Picker X-Ray Corporation v. Frerker

Decision Date30 January 1969
Docket NumberNo. 19010.,19010.
Citation405 F.2d 916
CourtU.S. Court of Appeals — Eighth Circuit
PartiesPICKER X-RAY CORPORATION, Appellant, v. Helena FRERKER and Helena Frerker, Executrix of Last Will of Leo B. Frerker, Deceased, Appellees.

Morton K. Lange, of Robertson, DeVoto & Wieland, St. Louis, Mo., for appellant; L. A. Robertson, on the brief.

Rexford H. Caruthers, St. Louis, Mo., for appellees.

Before VAN OOSTERHOUT, Chief Judge, BLACKMUN, Circuit Judge, and VAN PELT, District Judge.

VAN PELT, District Judge.

This is an action for damages, which was originally filed in the state courts of St. Louis and was thereafter removed to the United States District Court for the Eastern District of Missouri. Diversity jurisdiction exists.

The action arises from a medical procedure on Helena Frerker, one of the plaintiffs, in which a Kifa guide wire was inserted into her body. When the guide wire was removed it was found that the tip had broken off. A subsequent surgical operation to remove the tip was necessary. Expense and damage resulted. The original plaintiffs were Mrs. Frerker and her husband. He died prior to trial and Mrs. Frerker as executrix was substituted as a party plaintiff in his stead.

Defendant is a St. Louis wholesaler and distributor of such guide wires. Plaintiffs claim that the defendant furnished Washington University, whose personnel conducted the medical procedure, the wire which was used. The complaint charged breach of an implied warranty of fitness and reasonable safety of such a wire.

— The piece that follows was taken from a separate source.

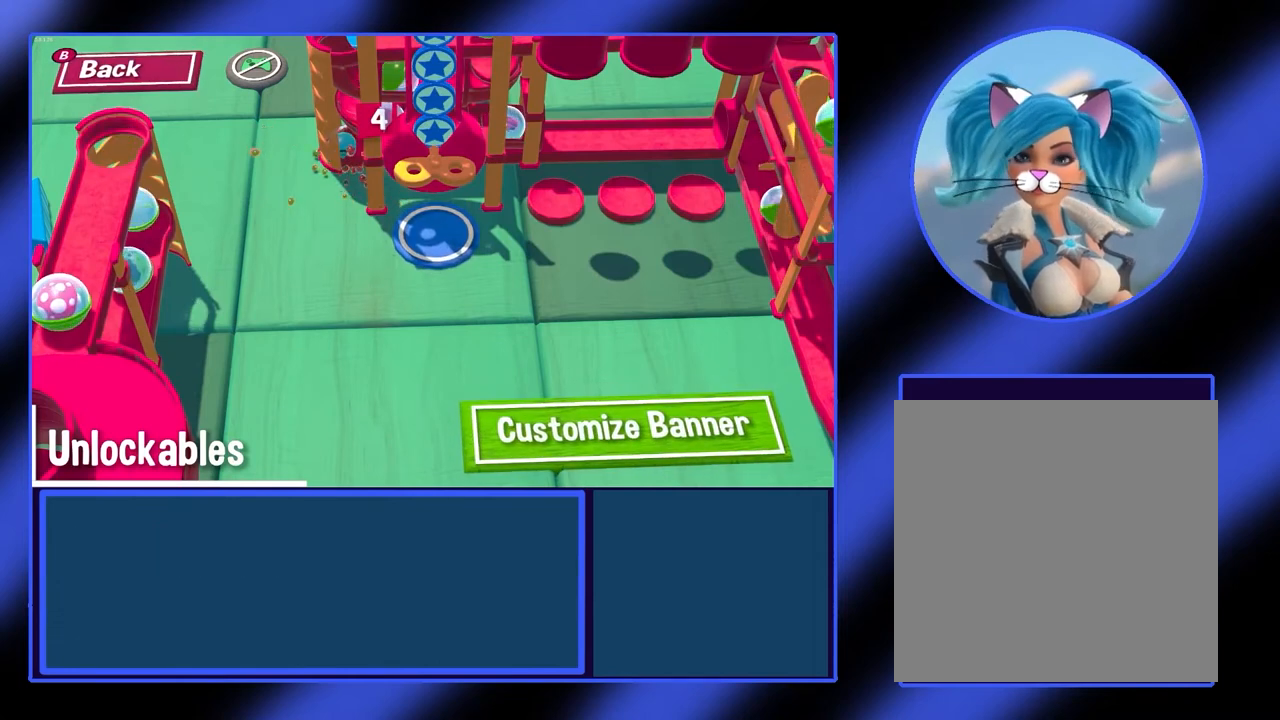
{"buttons": [], "left_stick": "down", "events": [[133, "left_stick", "up-left"], [333, "left_stick", "center"], [400, "left_stick", "down"]]}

The case was tried to a jury and verdicts were returned for each plaintiff.

The errors assigned relate to the insufficiency of the evidence; error in instructions; error in the receipt of two exhibits; and the claim that the verdict was the result of passion and prejudice.

A detailed statement of the evidence is unnecessary. It will be limited to the facts relevant to the discussed errors.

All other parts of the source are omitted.